━━ DOCUMENT TEXT
Check your Gauss-Seidel routine. Mine gives x = {1, 0, 0}.
function [x, toler, k] = gauss_seidel_bounded(A, b, bl, bu, x0, eps,
maxIter)
n = size(A, 'c');
x = x0';
k = 0;
toler = 1;
while ((k < maxIter) & (toler > eps))
xold = x;
for i=1:n
sigma = 0.0;
for j=1:n
sigma = sigma + (A(i, j) * x(j));
end
x(i) = (1 / A(i,i)) * (b(i) + (A(i,i) * x(i)) - sigma);
if(x(i) < bl(i))
x(i) = bl(i);
end
if(x(i) > bu(i))
x(i) = bu(i);
end
end
toler = norm((x-xold));
k = k + 1;
end
endfunction
The algorithm terminates after 3 iterations with: x = [1.0 0.9280665
1.0] and a residual of [-23.887331, 0.0, -0.8615518].
Is this algorithm different than what you used?
If I solve the same system unbounded I get: x = [1.3439579 1.190431
1.5797378] with a residual of [0, 0, 0]. This answer seems to line up
with what any old direct solution method would give.
this reveals the misunderstanding:
you minimize
(1/2)*x'*A*x-b'*x subject to x in [bl,bu]
Ray and I (and you with BVLS) minimized
(1/2)||Ax-b||_2^2 = (1/2)*x'*A'*A*x-b'*A*x subject to x in [bl,bu]
this is quite different!
hth
peter
━━━━
→ **REQUIRED TASK A**
Duplicate the listing from the line with "common name: Autumn crocus" through the final line of the listing, both included, and omit the pictures.
The listing that comes next has no connection to the forum thread.
━━ DATA EXCERPTS
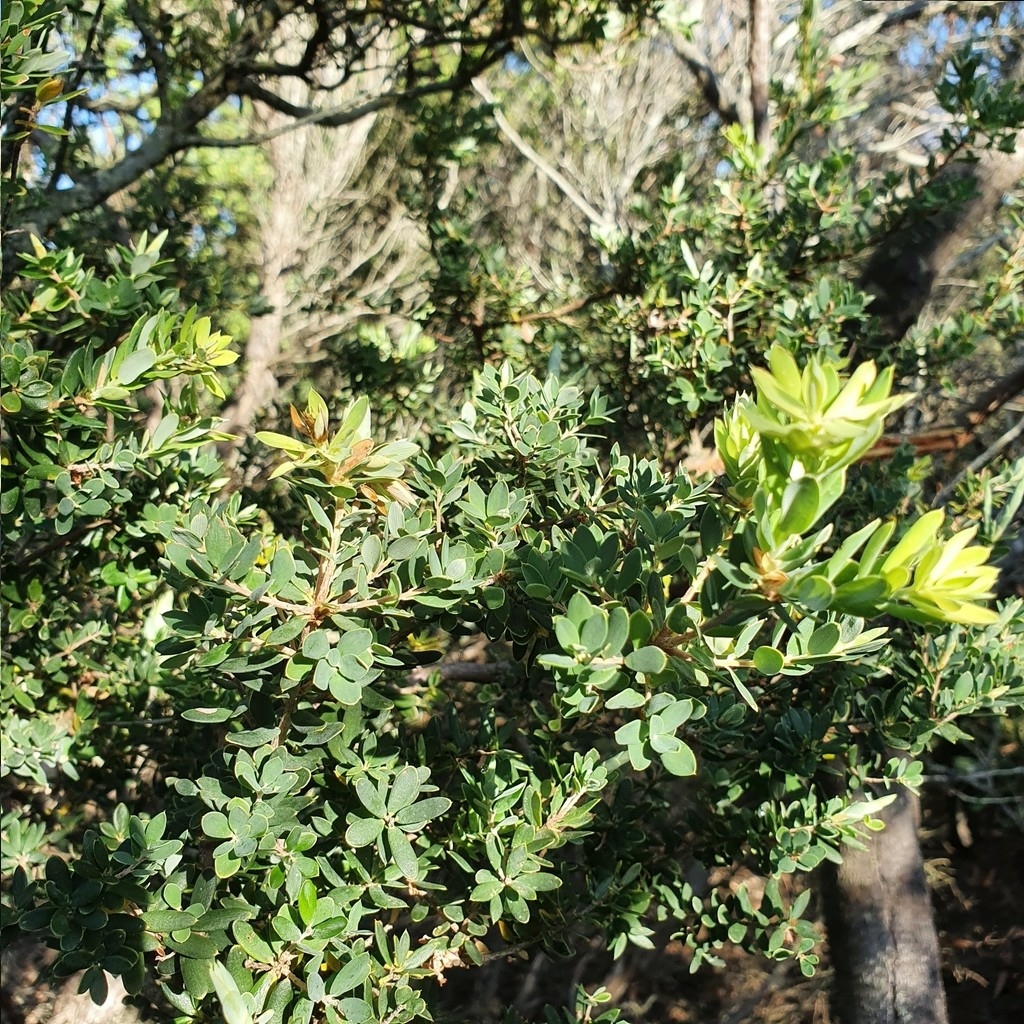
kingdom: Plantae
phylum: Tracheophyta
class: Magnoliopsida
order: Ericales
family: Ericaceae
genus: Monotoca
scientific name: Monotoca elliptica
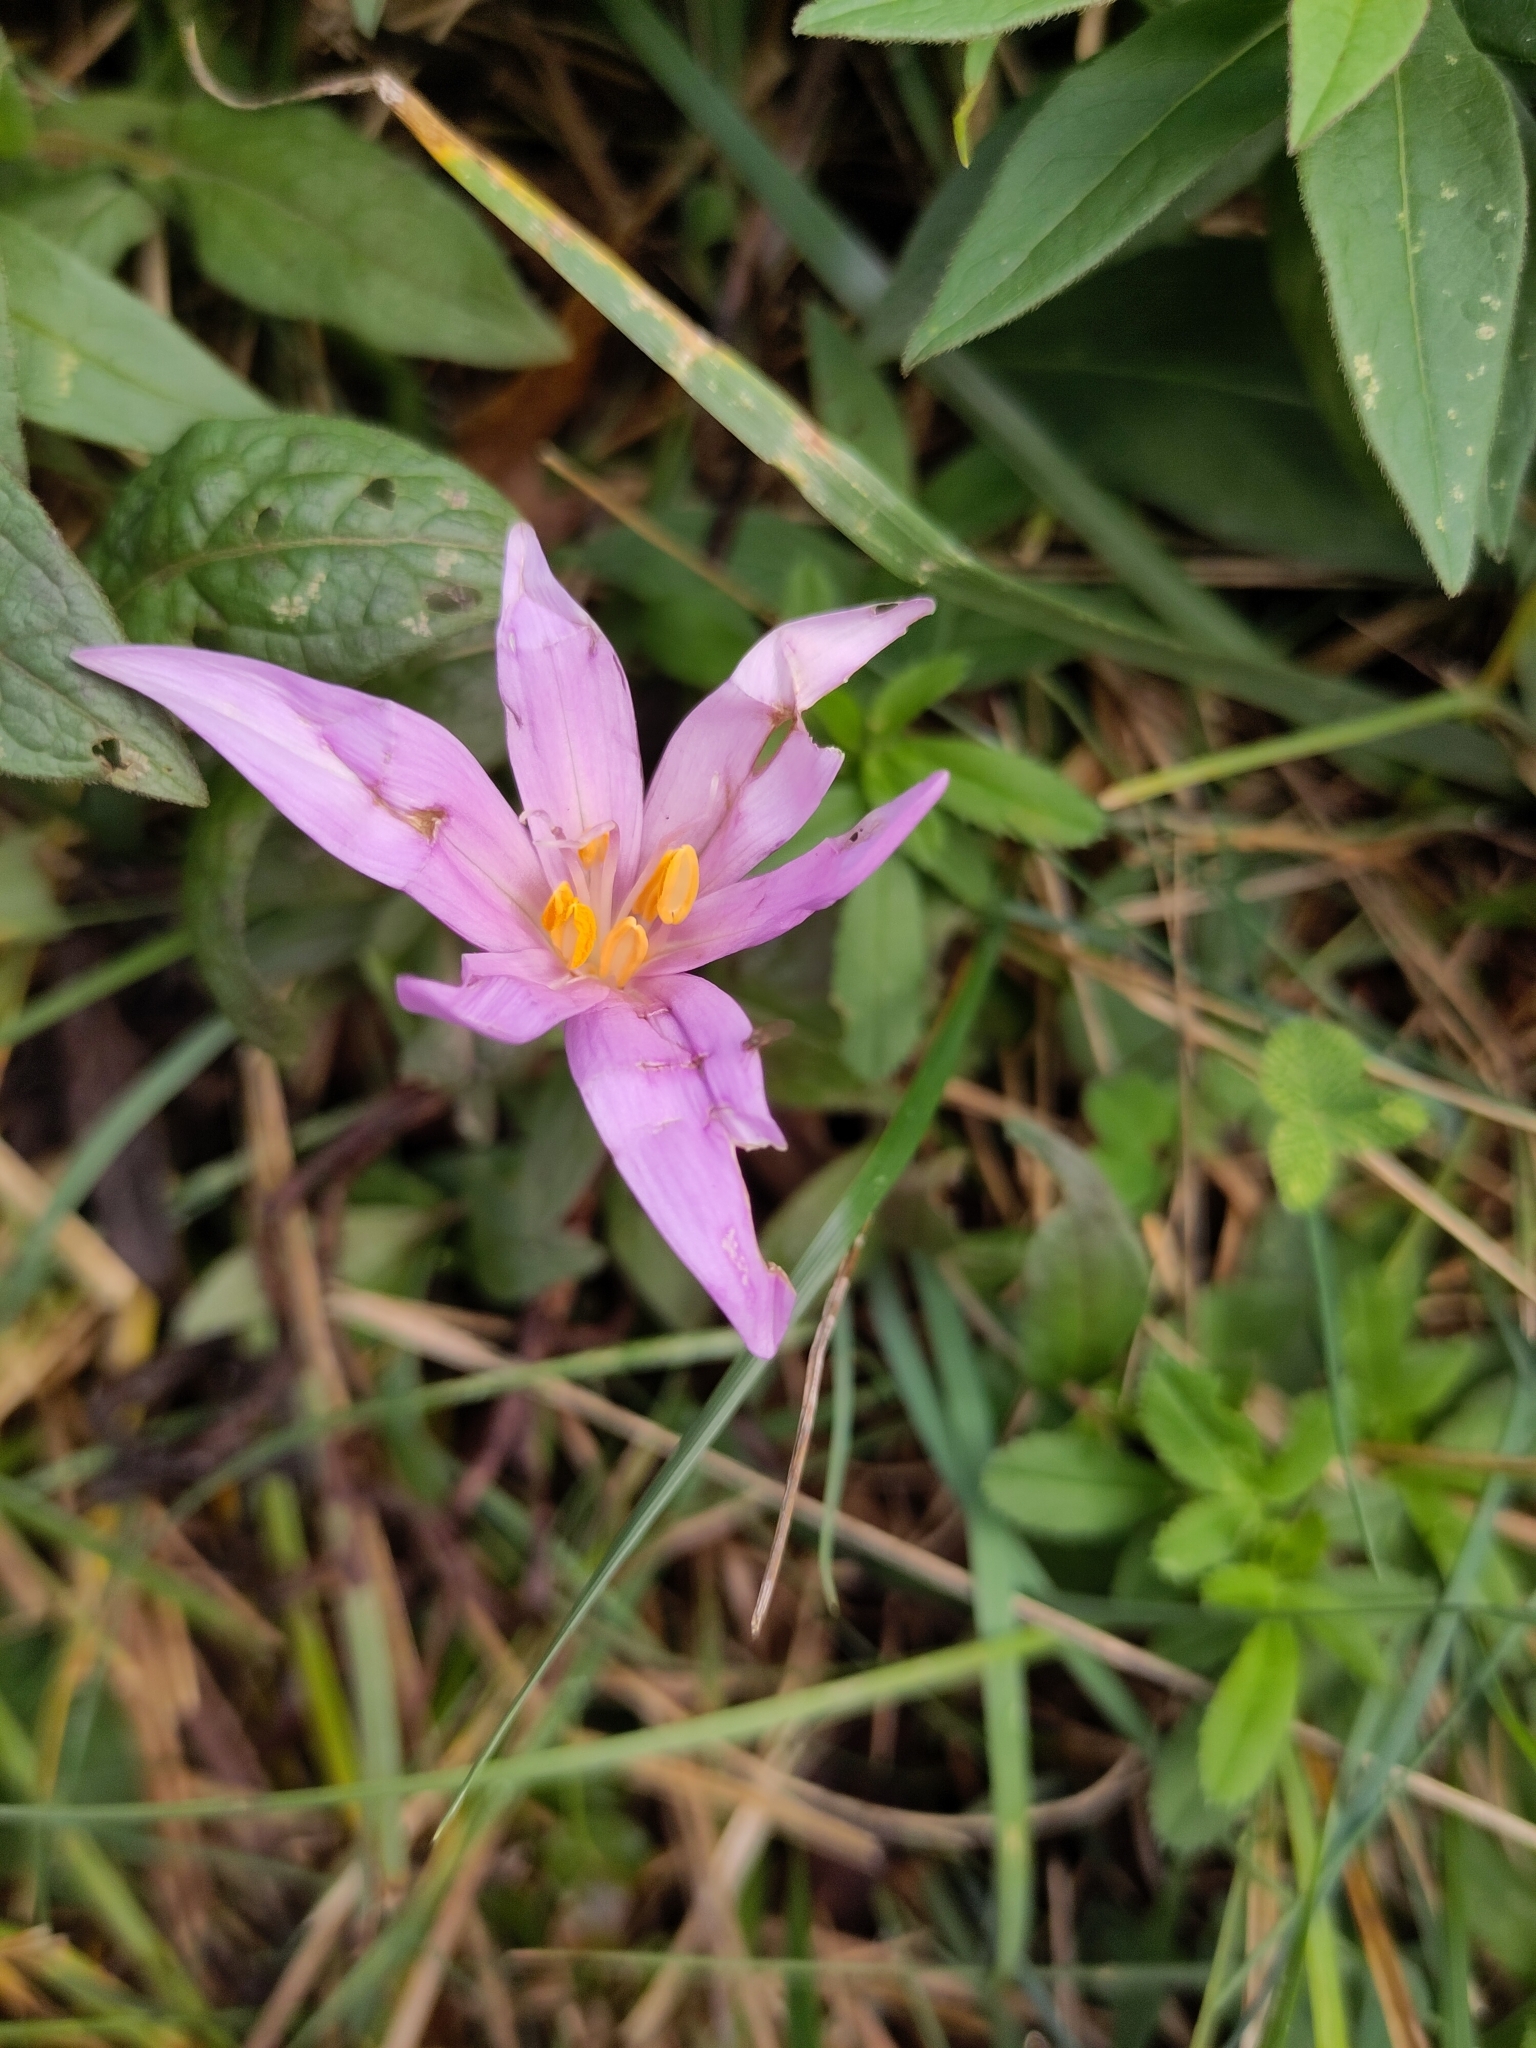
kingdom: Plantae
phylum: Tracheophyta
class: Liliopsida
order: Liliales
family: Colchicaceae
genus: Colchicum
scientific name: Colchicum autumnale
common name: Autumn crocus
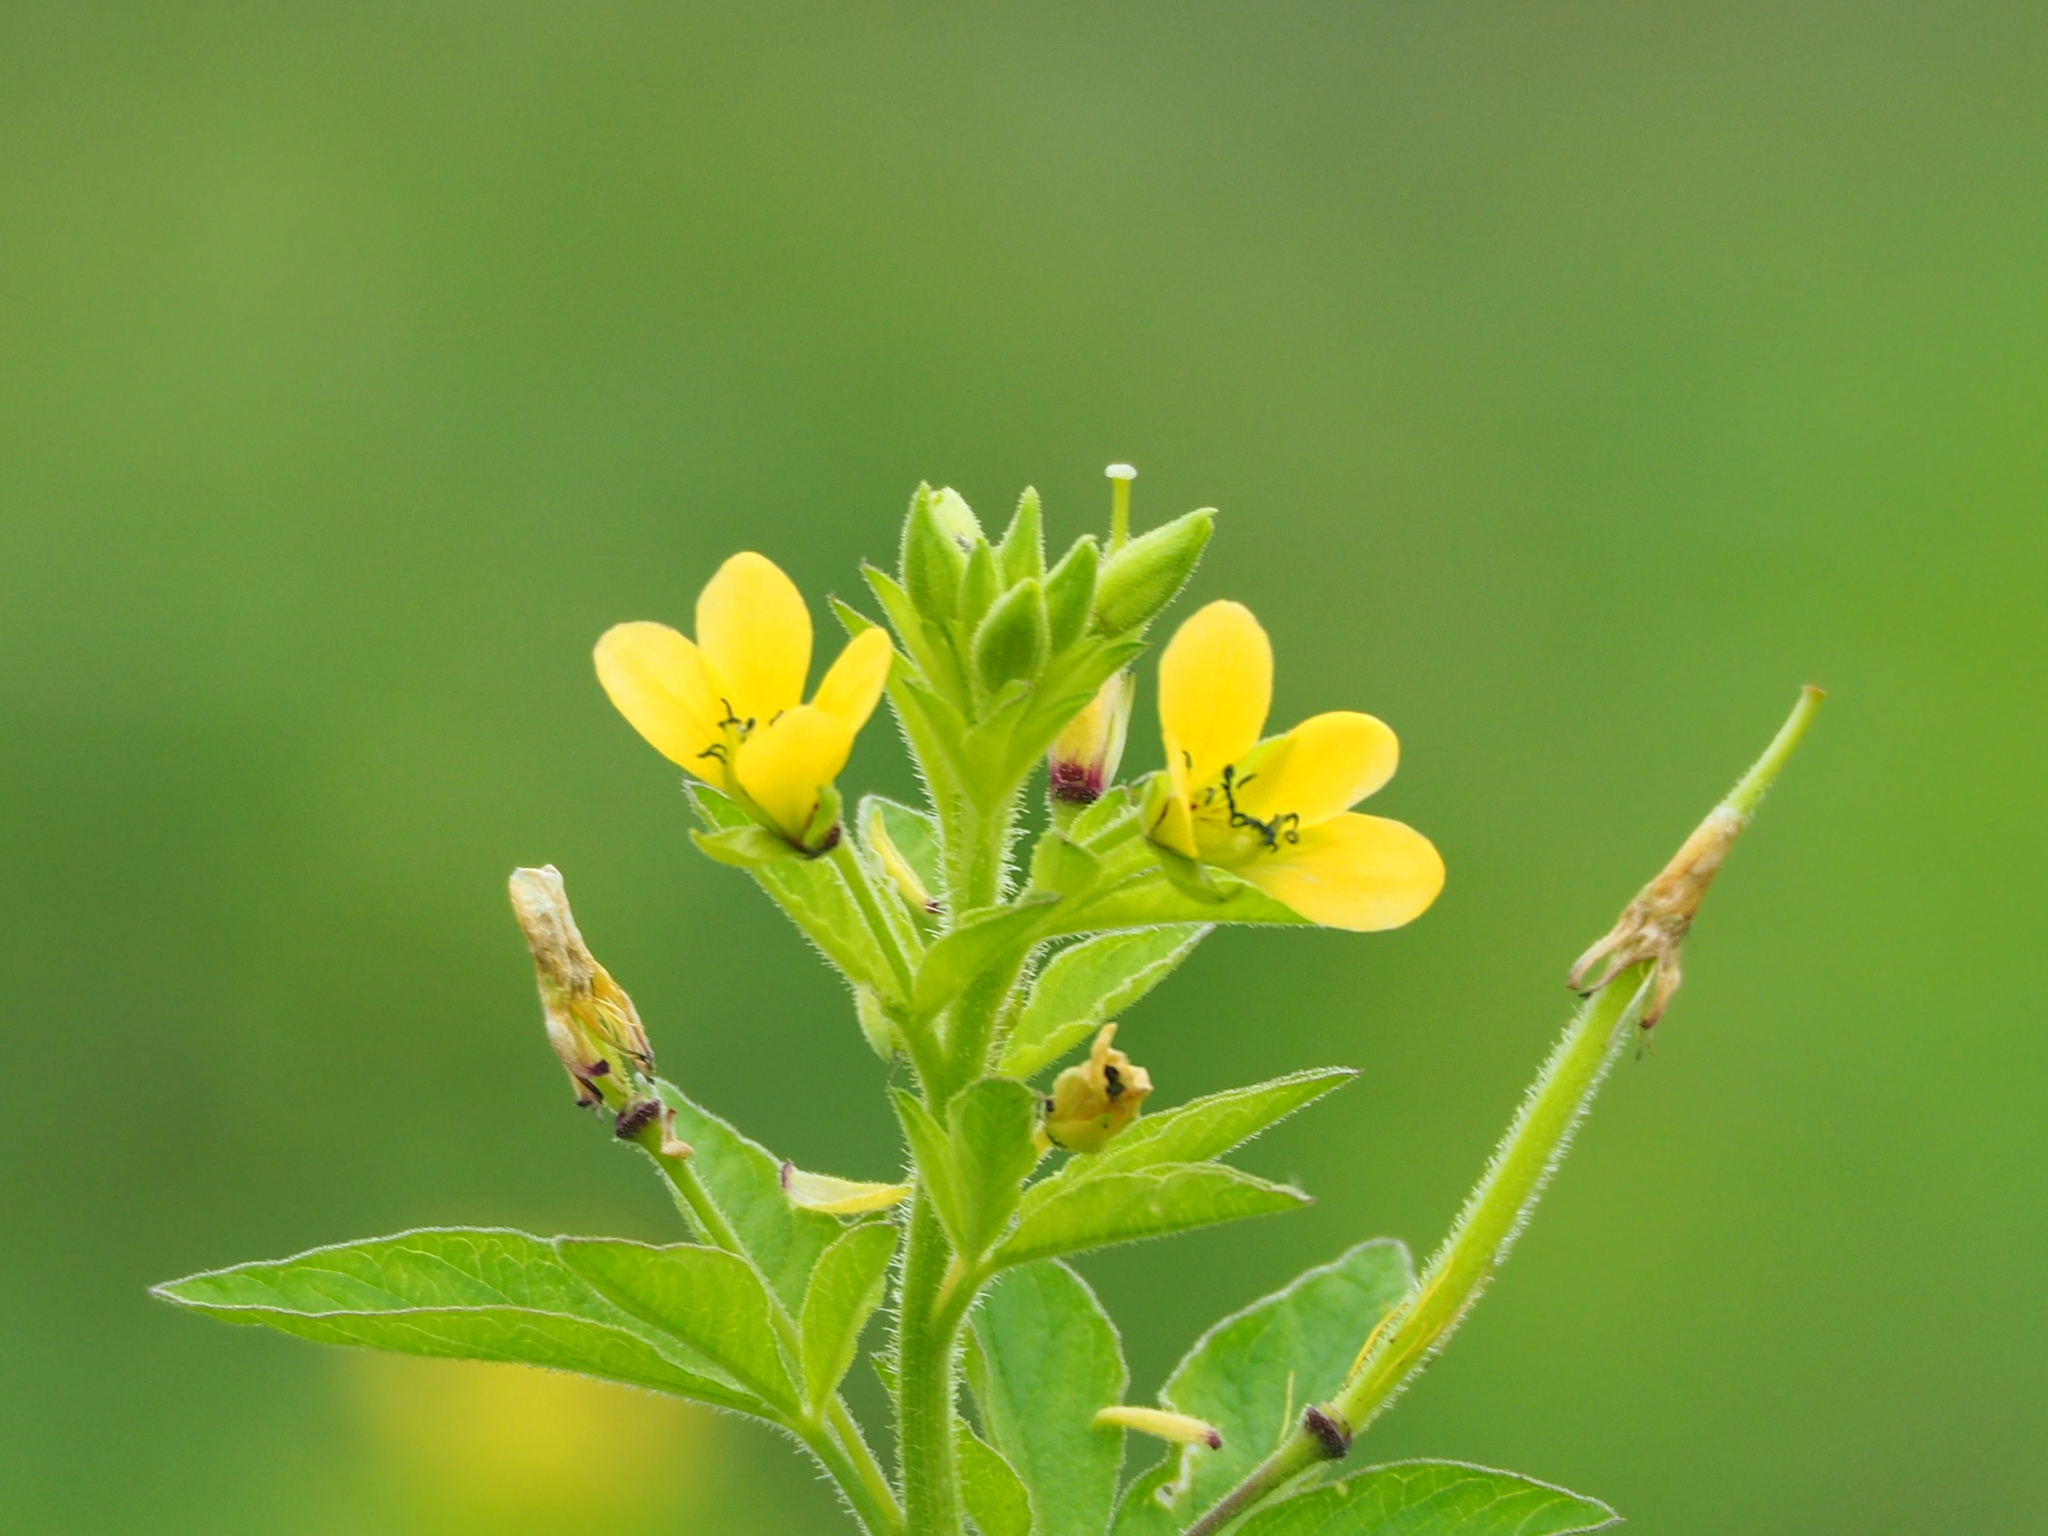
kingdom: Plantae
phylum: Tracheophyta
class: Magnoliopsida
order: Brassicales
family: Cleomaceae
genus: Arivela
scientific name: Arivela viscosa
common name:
━━━━
→ **REQUIRED TASK B**
Set down the forum thread's wording from "n = size(A, 'c');" to "if(x(i) < bl(i))" with no changes.

→ **CORRECT RESPONSE A**
common name: Autumn crocus
kingdom: Plantae
phylum: Tracheophyta
class: Magnoliopsida
order: Brassicales
family: Cleomaceae
genus: Arivela
scientific name: Arivela viscosa
common name:

→ **CORRECT RESPONSE B**
n = size(A, 'c');
x = x0';
k = 0;
toler = 1;
while ((k < maxIter) & (toler > eps))
xold = x;
for i=1:n
sigma = 0.0;
for j=1:n
sigma = sigma + (A(i, j) * x(j));
end
x(i) = (1 / A(i,i)) * (b(i) + (A(i,i) * x(i)) - sigma);
if(x(i) < bl(i))